Yes. But honestly that is a pretty tiny code change in IKEv2. Again, I
will let Steffen and Antony talk about performance, but I think
"re-steering" packets is hugely expensive and slow, especially if it
needs to be done dynamically, eg first you have to determine which CPU
to steer it to, and then steer the packet. Then maybe remember this
choice for a while because you cannot do this lookup for each packet.
Then if that SA dies and you need to find another one, that's a whole
other error path you need to traverse.

>>> I think it depends. I'd like to see optimization efforts to influence
>>> the protocol as less as possible. Ideally this should be local matter
>>> for implementations. This would allow them to interoperate
>>> with unsupporting implementations (and even to benefit from
>>> multi-SAs even in these situations).
>>
>> Those that don't support this don't see notifies ? Or do you mean to
>> somehow install multiple SA's for the same thing on "unsupported"
>> systems?
>
> Yes. The idea is that If one peer supports per-CPU SAs and the
> other doesn't, they still be able to communicate and have multiple SAs.

There is no way for you to know in advance if the peer will send you a
delete for the older child SA when establishing the new child SA, thus
defeating your purpose. I know RFC 7296 says you can have multiple
identical child SAs but in practise a bunch of software just assumes
these are the same client reconnecting and the previous chuld sa state
was lost. This proposed mechanism therefor wants to explicitely state
"we are going to do multiple identical SAs, can you support me".

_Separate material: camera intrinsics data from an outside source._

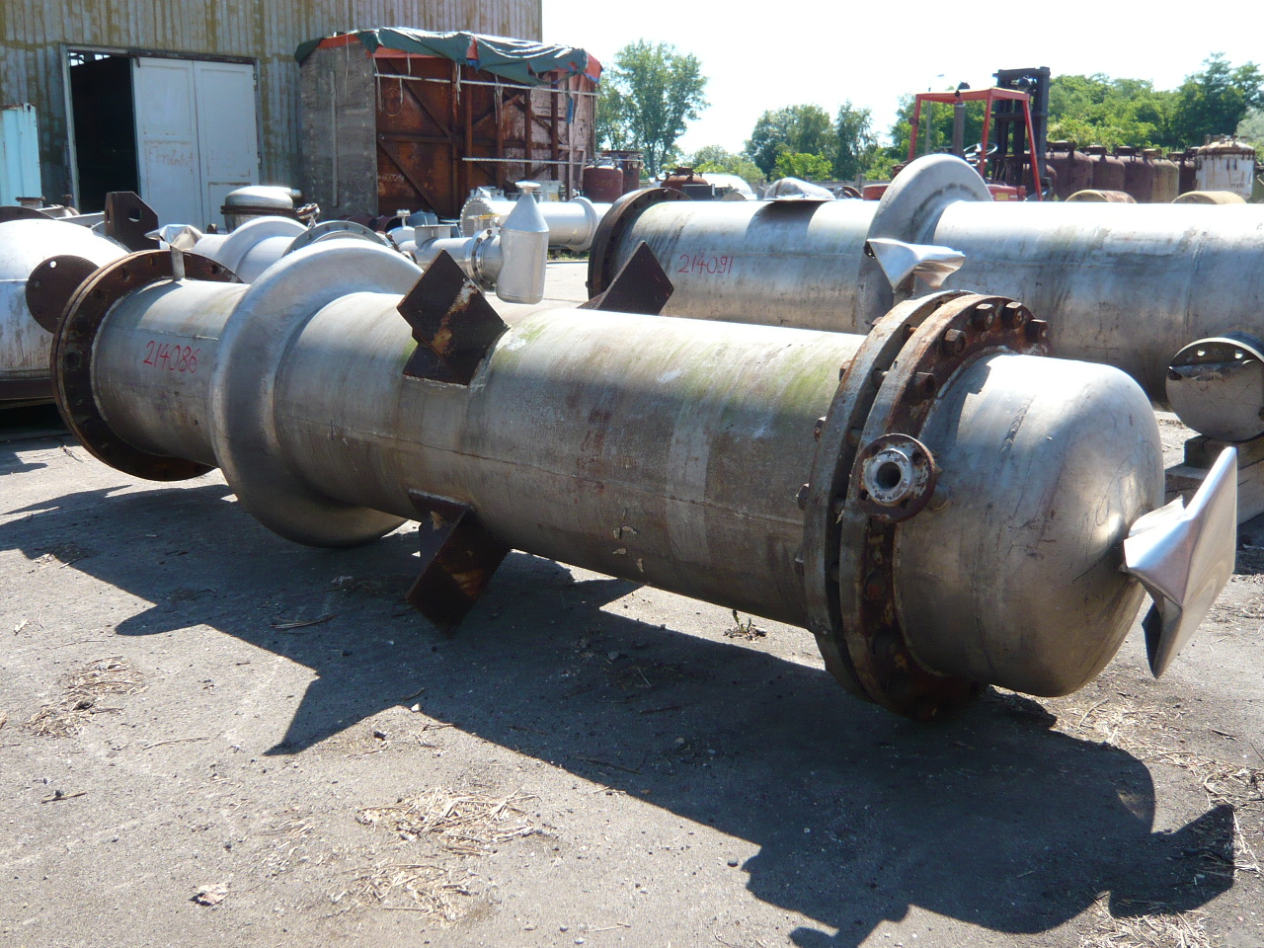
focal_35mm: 33
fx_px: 1205
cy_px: 474
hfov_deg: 55.4
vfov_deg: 42.9
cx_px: 632
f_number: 2.8
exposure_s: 1/500
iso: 100
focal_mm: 4.6
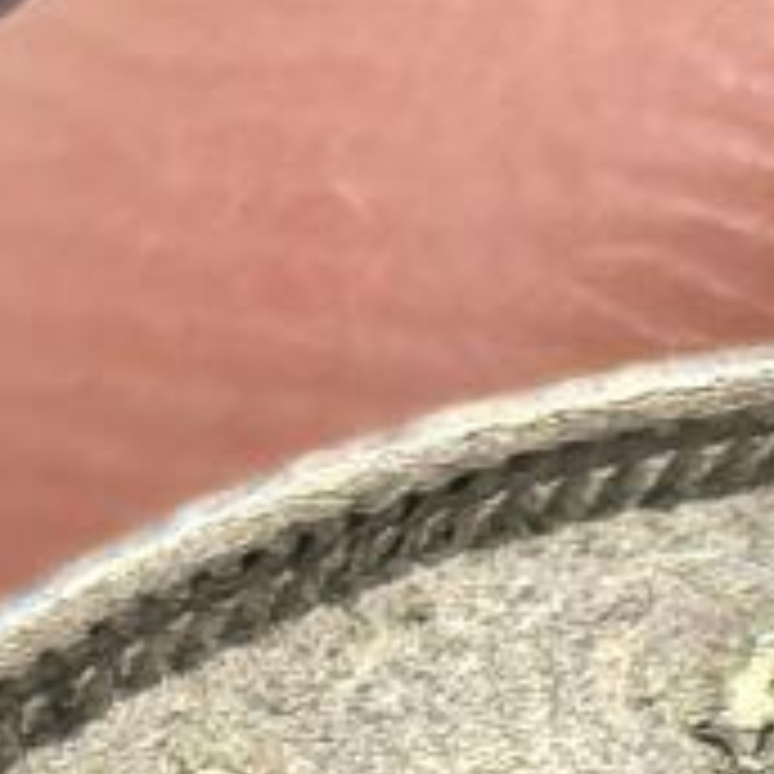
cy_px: 2376
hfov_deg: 3.5
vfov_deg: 3.4
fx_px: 12623
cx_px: 1269
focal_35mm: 499
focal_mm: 6.98
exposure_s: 1/100
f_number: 2
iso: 320
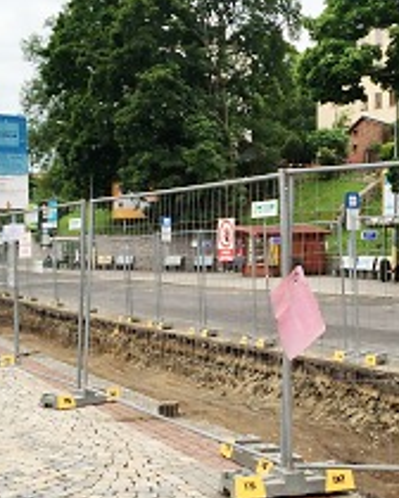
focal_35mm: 54
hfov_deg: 28.0
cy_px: 287
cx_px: 247
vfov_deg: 34.7
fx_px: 797
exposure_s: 1/439
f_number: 2.2
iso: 32
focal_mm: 4.15
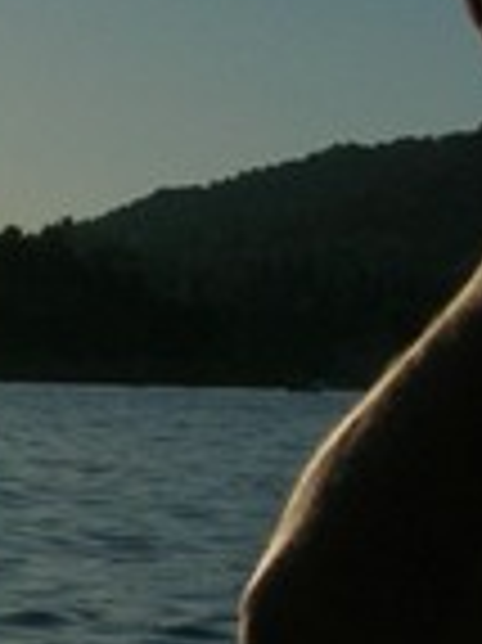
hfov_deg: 7.4
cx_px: -230
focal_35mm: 196
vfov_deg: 10.0
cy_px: 621
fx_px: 3644
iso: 50
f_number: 4.9
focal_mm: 5.8
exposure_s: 1/3000
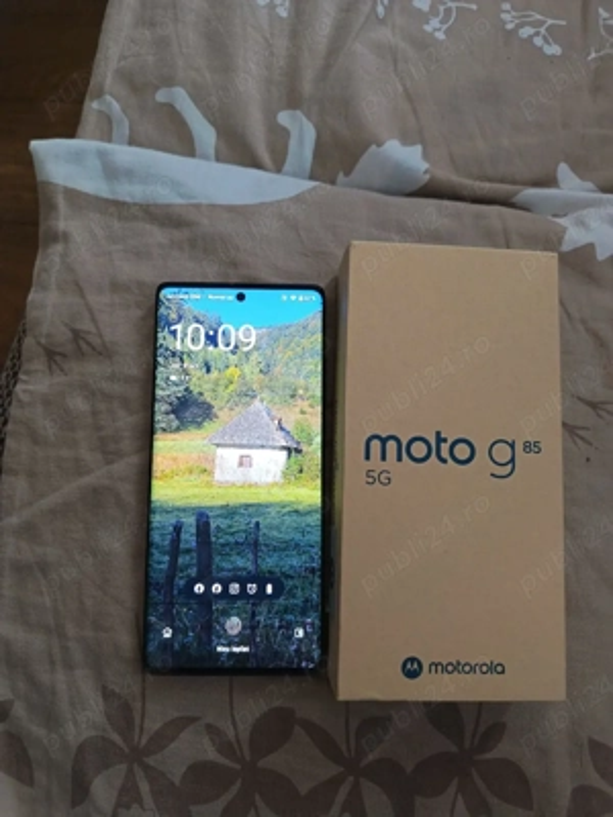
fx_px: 567
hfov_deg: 56.8
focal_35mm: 24
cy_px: 408
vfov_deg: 71.6
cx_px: 306
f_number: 1.75
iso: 4080
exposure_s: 1/50
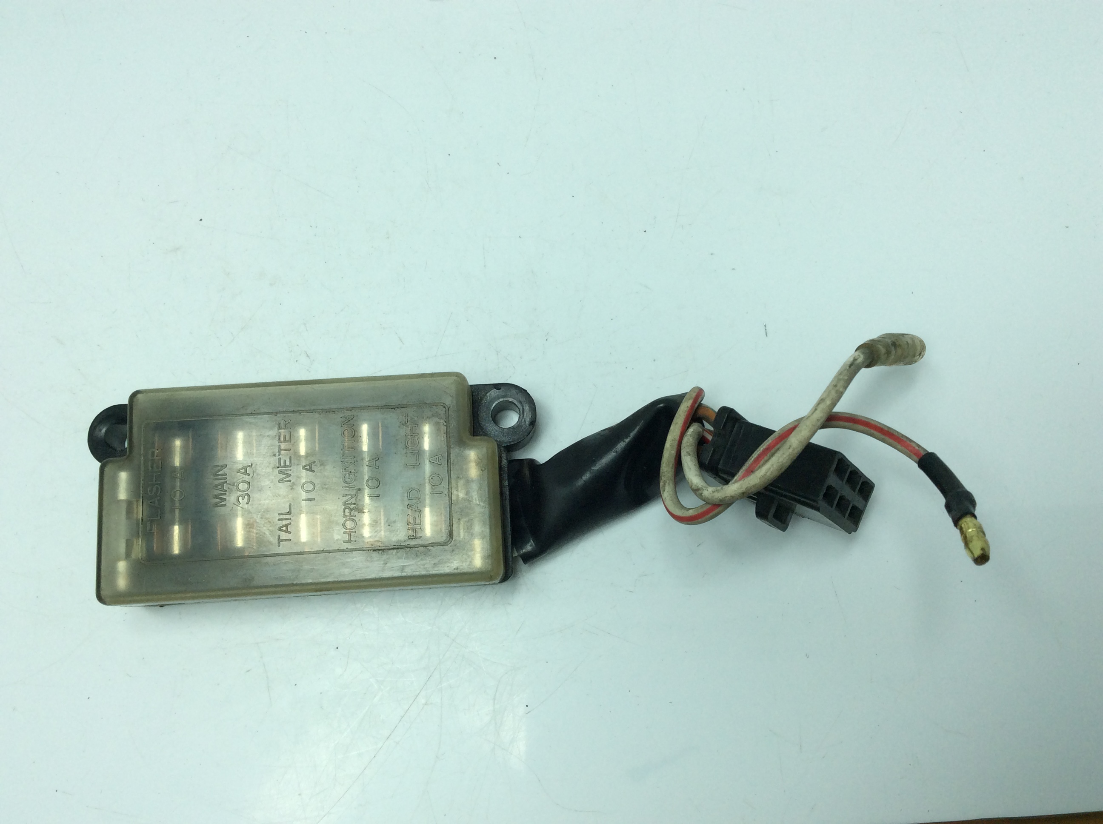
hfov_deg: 56.9
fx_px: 1018
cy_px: 412
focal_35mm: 32
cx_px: 552
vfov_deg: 44.1
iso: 32
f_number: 2.4
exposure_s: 1/578
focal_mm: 3.3
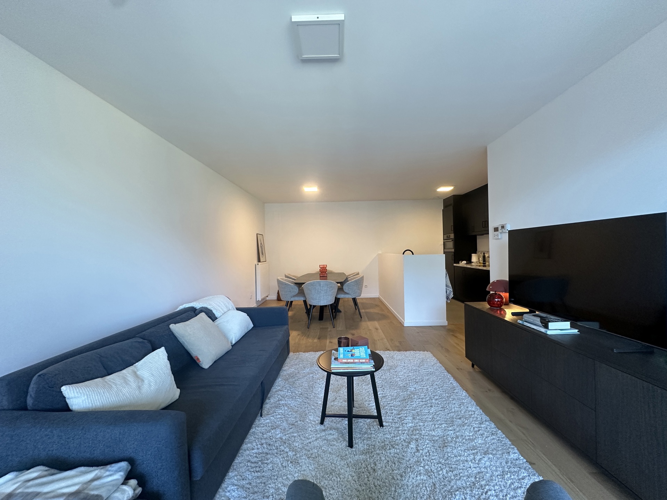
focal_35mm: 14
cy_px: 250
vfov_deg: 85.7
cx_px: 334
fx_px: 270
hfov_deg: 102.1
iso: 200
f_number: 2.2
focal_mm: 2.22
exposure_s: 1/100
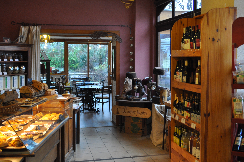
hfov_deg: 42.7
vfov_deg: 29.0
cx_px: 137
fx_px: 311
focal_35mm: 46
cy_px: 59
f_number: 4
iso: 560
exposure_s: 1/60
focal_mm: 22
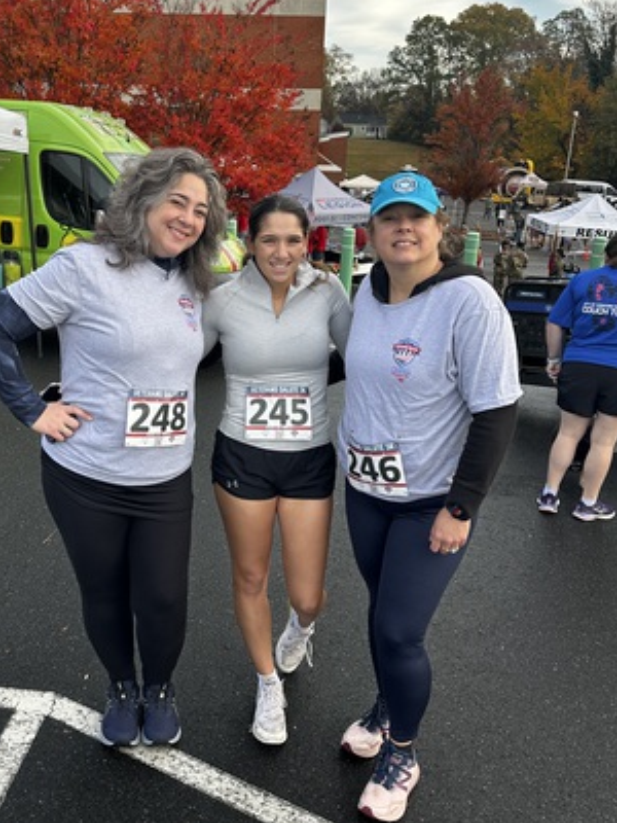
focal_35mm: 33
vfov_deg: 55.2
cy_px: 366
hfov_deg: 42.7
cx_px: 239
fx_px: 784
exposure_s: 1/718
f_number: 1.78
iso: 80
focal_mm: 6.86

> For example, if the supporting system has several weak CPUs,
> while the unsupporting one has much more powerful CPU,
> then multiple SAs will help to improve performance -
> the supporting system will distribute load on its weak CPUs,
> while for unsupporting the load will be small enough even for a single CPU.

But you simply don't know if the duplicate SA is going to lead to a
deletion of the older SA.

>> The problem currently is that when an identical child SA
>> is successfully negotiated, implementations differ on what they do.
>> Some allow this, some delete the older one. The goal of this draft
>> is to make the desire for multple idential child SAs very explicit.
>
> RFC 7296 explicitly allows multiple Child SAs with identical selectors,
> so if implementations immediately delete them, then they are either broken
> or have reasons to do it (e.g. have no resources).

Broken or not, they are not going to get "fixed". It was a design
choice.

Paul